DATA EXCERPTS
* * * * * * * * *

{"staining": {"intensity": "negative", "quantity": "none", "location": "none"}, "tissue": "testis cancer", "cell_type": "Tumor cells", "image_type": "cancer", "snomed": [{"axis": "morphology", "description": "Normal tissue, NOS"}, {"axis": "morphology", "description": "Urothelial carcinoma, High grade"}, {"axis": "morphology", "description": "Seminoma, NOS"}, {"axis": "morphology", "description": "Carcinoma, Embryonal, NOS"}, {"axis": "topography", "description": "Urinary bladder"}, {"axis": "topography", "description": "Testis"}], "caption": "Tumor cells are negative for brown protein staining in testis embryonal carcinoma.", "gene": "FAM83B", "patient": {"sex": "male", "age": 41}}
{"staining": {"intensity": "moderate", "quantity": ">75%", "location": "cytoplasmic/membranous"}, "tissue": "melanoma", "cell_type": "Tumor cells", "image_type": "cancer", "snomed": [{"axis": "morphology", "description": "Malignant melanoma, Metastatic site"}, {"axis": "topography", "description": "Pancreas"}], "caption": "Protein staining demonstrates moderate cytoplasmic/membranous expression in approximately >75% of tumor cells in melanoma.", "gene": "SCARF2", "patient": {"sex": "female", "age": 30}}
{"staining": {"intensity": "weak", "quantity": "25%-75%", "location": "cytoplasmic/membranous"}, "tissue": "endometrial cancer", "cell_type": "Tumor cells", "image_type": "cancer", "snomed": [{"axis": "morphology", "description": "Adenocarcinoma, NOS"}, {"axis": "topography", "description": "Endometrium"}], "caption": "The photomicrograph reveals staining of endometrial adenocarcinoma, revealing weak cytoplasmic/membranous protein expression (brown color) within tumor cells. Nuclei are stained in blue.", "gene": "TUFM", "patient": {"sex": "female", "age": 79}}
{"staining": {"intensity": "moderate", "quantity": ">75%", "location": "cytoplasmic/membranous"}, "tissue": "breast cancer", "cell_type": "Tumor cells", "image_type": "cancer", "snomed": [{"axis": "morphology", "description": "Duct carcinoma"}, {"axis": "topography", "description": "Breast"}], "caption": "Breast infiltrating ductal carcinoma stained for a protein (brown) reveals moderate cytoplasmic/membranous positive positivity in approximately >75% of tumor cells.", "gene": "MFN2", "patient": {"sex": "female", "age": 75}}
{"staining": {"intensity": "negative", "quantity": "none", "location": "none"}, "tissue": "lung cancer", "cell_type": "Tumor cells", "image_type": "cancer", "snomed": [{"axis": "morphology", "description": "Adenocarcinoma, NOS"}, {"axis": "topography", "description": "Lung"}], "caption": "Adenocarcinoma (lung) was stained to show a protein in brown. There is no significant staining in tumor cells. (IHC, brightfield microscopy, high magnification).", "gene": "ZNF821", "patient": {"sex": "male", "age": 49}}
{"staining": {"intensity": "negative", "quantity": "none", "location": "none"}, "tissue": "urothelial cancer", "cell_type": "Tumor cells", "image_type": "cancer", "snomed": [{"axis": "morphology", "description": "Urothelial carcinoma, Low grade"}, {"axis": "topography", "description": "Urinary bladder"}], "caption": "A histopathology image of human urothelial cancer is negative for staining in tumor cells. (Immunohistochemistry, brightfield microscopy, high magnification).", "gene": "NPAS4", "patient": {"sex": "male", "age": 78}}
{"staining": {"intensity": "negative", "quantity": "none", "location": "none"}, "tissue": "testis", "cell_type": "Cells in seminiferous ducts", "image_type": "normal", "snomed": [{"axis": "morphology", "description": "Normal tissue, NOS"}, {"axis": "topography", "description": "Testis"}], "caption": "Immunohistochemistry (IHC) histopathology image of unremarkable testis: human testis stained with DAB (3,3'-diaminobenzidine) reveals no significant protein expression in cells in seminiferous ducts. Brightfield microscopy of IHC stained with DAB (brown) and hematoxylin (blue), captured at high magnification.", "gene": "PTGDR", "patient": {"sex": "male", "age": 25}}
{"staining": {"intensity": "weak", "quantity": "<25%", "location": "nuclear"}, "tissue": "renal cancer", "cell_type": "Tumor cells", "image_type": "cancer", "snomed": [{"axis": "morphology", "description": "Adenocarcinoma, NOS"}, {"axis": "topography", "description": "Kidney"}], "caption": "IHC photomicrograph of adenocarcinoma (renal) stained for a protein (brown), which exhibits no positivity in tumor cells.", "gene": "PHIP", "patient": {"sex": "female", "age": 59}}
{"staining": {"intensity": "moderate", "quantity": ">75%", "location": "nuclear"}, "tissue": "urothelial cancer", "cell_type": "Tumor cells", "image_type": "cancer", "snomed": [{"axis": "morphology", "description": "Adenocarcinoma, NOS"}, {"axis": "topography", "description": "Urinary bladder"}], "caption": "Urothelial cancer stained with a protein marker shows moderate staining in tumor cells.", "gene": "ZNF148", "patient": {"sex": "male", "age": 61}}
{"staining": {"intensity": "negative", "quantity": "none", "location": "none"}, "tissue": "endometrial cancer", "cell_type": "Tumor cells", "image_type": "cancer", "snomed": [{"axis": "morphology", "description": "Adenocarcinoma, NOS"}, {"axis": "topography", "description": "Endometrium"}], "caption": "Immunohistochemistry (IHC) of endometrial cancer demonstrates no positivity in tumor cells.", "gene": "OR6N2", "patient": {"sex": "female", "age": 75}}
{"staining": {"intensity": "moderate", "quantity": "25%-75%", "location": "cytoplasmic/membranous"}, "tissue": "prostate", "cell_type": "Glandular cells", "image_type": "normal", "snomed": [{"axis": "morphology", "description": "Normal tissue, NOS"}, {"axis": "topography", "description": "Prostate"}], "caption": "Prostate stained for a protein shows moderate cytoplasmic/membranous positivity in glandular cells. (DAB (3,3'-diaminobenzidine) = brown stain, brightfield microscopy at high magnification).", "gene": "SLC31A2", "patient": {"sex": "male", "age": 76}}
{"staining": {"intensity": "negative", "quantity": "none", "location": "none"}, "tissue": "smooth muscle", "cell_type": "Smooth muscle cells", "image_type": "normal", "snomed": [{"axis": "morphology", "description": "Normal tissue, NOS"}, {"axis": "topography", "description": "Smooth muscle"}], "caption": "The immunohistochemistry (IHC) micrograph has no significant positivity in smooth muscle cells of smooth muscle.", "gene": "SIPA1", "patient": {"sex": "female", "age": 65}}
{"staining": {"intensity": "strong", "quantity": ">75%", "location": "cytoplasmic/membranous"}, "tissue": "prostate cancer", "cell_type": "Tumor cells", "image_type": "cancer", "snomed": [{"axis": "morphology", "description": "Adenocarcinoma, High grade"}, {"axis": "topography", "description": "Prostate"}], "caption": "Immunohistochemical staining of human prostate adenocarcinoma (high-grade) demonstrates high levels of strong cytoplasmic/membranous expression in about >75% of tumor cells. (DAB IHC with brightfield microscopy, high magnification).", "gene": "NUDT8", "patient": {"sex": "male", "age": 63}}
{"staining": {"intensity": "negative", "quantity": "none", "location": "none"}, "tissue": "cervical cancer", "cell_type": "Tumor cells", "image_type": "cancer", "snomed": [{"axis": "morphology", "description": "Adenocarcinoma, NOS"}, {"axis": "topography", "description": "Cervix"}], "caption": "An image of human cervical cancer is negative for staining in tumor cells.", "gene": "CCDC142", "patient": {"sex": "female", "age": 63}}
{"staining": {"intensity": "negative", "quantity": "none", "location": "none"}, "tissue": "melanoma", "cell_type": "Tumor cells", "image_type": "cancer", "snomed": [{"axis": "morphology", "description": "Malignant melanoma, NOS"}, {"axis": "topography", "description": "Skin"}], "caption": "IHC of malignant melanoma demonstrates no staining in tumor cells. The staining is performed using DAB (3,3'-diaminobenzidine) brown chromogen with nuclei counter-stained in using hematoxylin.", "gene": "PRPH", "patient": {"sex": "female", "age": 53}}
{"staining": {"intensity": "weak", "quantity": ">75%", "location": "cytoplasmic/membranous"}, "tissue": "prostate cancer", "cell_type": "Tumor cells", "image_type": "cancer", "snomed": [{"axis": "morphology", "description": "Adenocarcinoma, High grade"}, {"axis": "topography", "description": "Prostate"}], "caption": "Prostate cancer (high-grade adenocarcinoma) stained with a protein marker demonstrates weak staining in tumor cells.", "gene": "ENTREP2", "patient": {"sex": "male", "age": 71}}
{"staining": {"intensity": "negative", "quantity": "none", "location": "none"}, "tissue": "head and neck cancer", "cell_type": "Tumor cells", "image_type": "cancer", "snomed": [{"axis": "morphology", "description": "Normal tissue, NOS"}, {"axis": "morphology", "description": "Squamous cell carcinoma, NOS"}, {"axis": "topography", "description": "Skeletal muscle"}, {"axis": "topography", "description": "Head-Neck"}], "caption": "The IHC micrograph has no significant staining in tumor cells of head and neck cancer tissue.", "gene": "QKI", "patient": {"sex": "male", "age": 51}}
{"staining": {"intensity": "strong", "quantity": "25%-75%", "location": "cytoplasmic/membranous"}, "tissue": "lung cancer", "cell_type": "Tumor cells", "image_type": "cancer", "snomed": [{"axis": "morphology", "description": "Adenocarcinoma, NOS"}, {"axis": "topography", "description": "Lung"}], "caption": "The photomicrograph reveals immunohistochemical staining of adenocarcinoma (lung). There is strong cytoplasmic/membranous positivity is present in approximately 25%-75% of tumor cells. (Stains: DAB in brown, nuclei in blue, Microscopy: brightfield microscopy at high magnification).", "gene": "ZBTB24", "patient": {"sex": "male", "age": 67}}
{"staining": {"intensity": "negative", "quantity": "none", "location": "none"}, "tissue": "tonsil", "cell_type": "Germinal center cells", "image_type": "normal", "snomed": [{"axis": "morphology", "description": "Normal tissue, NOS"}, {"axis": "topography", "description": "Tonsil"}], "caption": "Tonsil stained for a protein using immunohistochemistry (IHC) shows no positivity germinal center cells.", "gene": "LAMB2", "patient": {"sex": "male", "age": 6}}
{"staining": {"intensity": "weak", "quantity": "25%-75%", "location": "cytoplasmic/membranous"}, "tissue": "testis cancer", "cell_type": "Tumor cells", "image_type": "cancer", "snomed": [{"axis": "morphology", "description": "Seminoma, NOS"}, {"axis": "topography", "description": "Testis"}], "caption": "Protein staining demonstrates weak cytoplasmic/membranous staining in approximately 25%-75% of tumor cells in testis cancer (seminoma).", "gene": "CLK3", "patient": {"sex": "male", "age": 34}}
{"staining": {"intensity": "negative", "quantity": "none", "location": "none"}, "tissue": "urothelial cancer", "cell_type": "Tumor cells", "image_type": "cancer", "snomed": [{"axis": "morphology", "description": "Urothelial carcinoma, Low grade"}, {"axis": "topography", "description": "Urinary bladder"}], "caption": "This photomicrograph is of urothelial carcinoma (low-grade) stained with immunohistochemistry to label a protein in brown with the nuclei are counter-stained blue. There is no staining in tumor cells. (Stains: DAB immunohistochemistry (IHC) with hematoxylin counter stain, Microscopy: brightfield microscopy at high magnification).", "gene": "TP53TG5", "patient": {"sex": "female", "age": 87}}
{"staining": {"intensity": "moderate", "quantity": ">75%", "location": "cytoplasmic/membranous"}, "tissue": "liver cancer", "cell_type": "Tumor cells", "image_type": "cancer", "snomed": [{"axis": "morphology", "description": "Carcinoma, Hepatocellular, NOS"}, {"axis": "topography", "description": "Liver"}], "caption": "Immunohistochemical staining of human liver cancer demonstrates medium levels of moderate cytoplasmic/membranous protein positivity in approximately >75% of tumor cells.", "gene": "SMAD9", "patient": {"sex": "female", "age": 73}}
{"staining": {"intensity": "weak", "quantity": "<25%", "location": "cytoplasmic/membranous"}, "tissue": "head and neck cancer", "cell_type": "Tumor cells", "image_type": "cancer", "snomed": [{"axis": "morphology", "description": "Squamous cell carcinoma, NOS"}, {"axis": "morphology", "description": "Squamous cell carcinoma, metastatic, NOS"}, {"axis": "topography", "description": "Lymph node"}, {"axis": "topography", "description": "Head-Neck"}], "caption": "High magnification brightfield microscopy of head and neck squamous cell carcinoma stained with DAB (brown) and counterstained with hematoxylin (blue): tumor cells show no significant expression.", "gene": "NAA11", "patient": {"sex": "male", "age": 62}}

* * * * * * * * *

WHAT TO WORK ON
Work out how many lines in the entries contain the string "Malignant", then reply with that number and nothing more.

EXERCISE SOLUTION
2